→ **Provided text**
[start]

3.2. The Dance-Choreo-Gesture-Generation-Stage

The Dance-Choreo-Gesture-Generation-Stage is conducted to extract postures and gestures from a source video and store the extracted data in the Dance-Chore-DB. This stage is operated based on a posture discriminator, a posture detector, a gesture discriminator, and the Dance-Choreo-DB. The posture discriminator generates a posture by establishing 29 key points on an image of a dancing character. The posture detector automatically allocates numbers to the extracted postures according to a certain order and an index and determines the number of postures to be grouped as a gesture. The gesture discriminator groups multiple postures to generate a gesture. The Dance-Choreo-DB records the generated gesture.

3.2.1. Posture Discriminator

The posture discriminator generates postures by using an online dance video as a source video. Each posture is indicated in an image file and a script file containing 29 key points. Human pose estimate research is widely used for 3D characters and virtual machines, and among many studies, it is determined based on the thesis that proposes the number of key points that are unnecessarily large or too small to express motions in expressing dance motions [19]. In describing the human posture, the 29 skeletal points are suitable for expressing dance movements with minimal skeletal points such as the direction of the body, the direction of arms and legs, heels and toes, and fingers. The posture discriminator was designed to save up to 100 postures. Figure 2 shows two file types required to represent a posture.
Figure 2. Human model with 29 key points for one posture, 29 key points extracted from a dance video through one posture.

3.2.2. Posture Detector

The posture detector automatically provides numerical indices to multiple postures generated by the posture discriminator. It receives the number of postures to be grouped, which is established by the user, to determine the number of postures that comprise a gesture. Figure 3a shows the postures of a dancing character including key points. Postures are indexed based on numbers ranging from 0 to 99. Figure 3b shows the process of receiving the number of postures to be grouped as input data to generate a group of postures, which is used to define a gesture. When the number of postures to be grouped is established, the posture detector determines the number of gestures by considering the number of the entire postures.

[end]

→ **Data supplied**
[start]

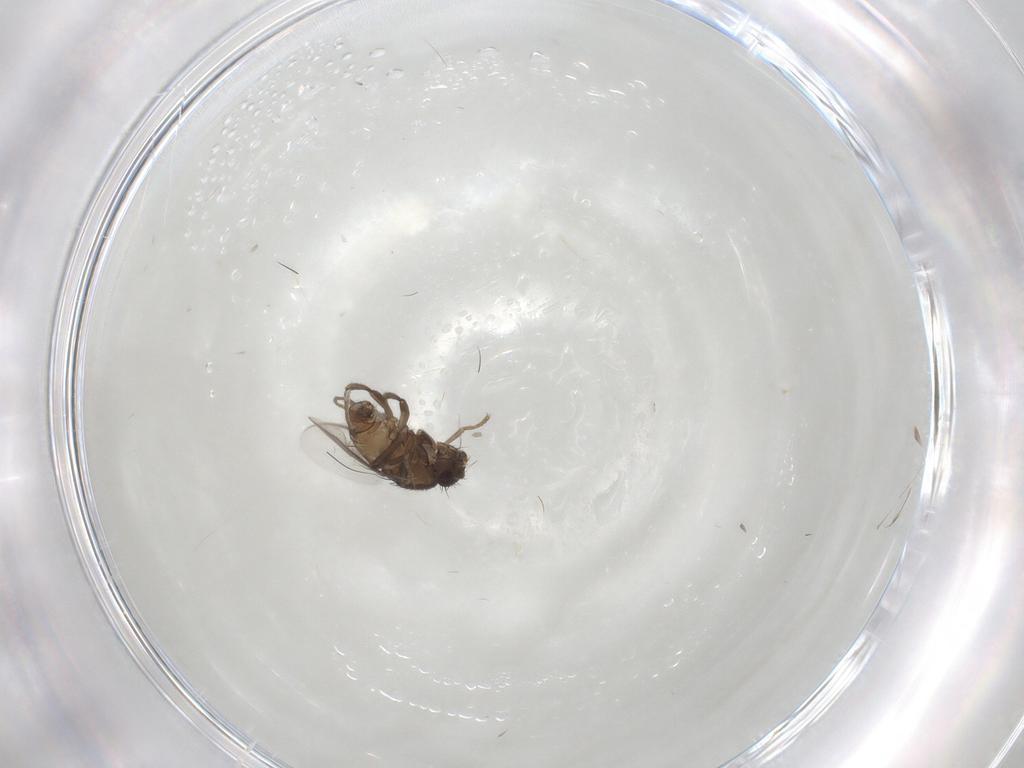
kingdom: Animalia
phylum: Arthropoda
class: Insecta
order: Diptera
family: Sphaeroceridae
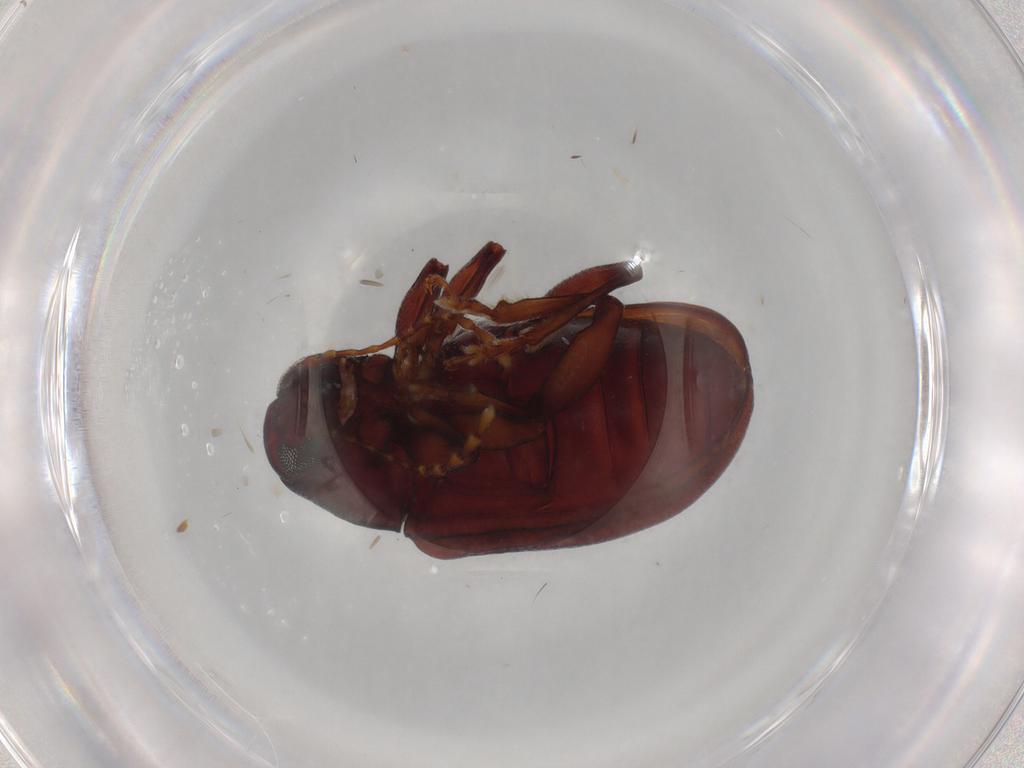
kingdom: Animalia
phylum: Arthropoda
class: Insecta
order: Coleoptera
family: Chrysomelidae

[end]

→ **To do**
a – Extract from the Dance-Choreo-Gesture-Generation-Stage passage the stretch from "The Dance-Choreo-Gesture-Generation-Stage is" through "the generated gesture.", copying it word for word.
b – Please continue the Dance-Choreo-Gesture-Generation-Stage passage from its final sentence.
None of the rows are needed.

→ **Response list**
a –
The Dance-Choreo-Gesture-Generation-Stage is conducted to extract postures and gestures from a source video and store the extracted data in the Dance-Chore-DB. This stage is operated based on a posture discriminator, a posture detector, a gesture discriminator, and the Dance-Choreo-DB. The posture discriminator generates a posture by establishing 29 key points on an image of a dancing character. The posture detector automatically allocates numbers to the extracted postures according to a certain order and an index and determines the number of postures to be grouped as a gesture. The gesture discriminator groups multiple postures to generate a gesture. The Dance-Choreo-DB records the generated gesture.

b –
Figure 3. Two functions of posture detector, they should be listed as: (a) description of 100 postures in the first panel; (b) setting the number of grouped postures for gestures.

3.2.3. Gesture Discriminator

The gesture discriminator generates a gesture according to the number of postures grouped. Figure 4a shows a case where 100 postures are set to be divided into groups of five postures. In this case, 20 gestures are generated. Figure 4b shows a case where 100 postures are set to be divided into groups of ten postures. In this case, 10 gestures are generated.
Figure 4. Thirty generated gestures by grouping with postures, they should be listed as: (a) 20 generated gestures by grouping 5 postures; (b) 10 generated gestures by grouping 10 postures.
The gesture discriminator performs the following steps. First, it generates a gesture by dividing consecutive postures according to the number of postures to be grouped. A red dotted line box located at the left in Figure 5 shows a case where gestures are generated according to the number of postures to be grouped. Each gesture includes a gesture number and multiple posture numbers. A word box is left blank without a word input. Second, each gesture is selectively established by words defined and delivered by the user, who inputs these words by using the word controller in the Dance-Choreo-Control-Stage. The word input step is described in the corresponding section indicated below. A red dotted line box located at the right in Figure 5 shows a case where a word for a gesture is established. In this step, each gesture contains a gesture number, a gesture word, and multiple posture numbers.
Figure 5. Two case of gesture discriminator with or without user controlling.

3.2.4. Dance-Choreo-DB

The Dance-Choreo-Database (DB) stores the gestures defined by the gesture discriminator for data collection and keeps records of a gesture number, a gesture word, and a posture group. Figure 6 shows a relationship between the posture detector, which represents the input of the gesture discriminator, and the Dance-Choreo-DB, which represents the output of the gesture discriminator. The No. 1 arrow shows a step where the gesture discriminator uses a group of postures defined by the posture detector to generate a gesture and designate a word for the generated gesture. The No. 2 arrow shows a step where the gesture defined by the gesture discriminator is stored in the Dance-Choreo-DB.
Figure 6. Information of Dance-Choreo-Database saving to word, the process of grouping 5 postures, matching them with a single word gesture, and saving them in the DB.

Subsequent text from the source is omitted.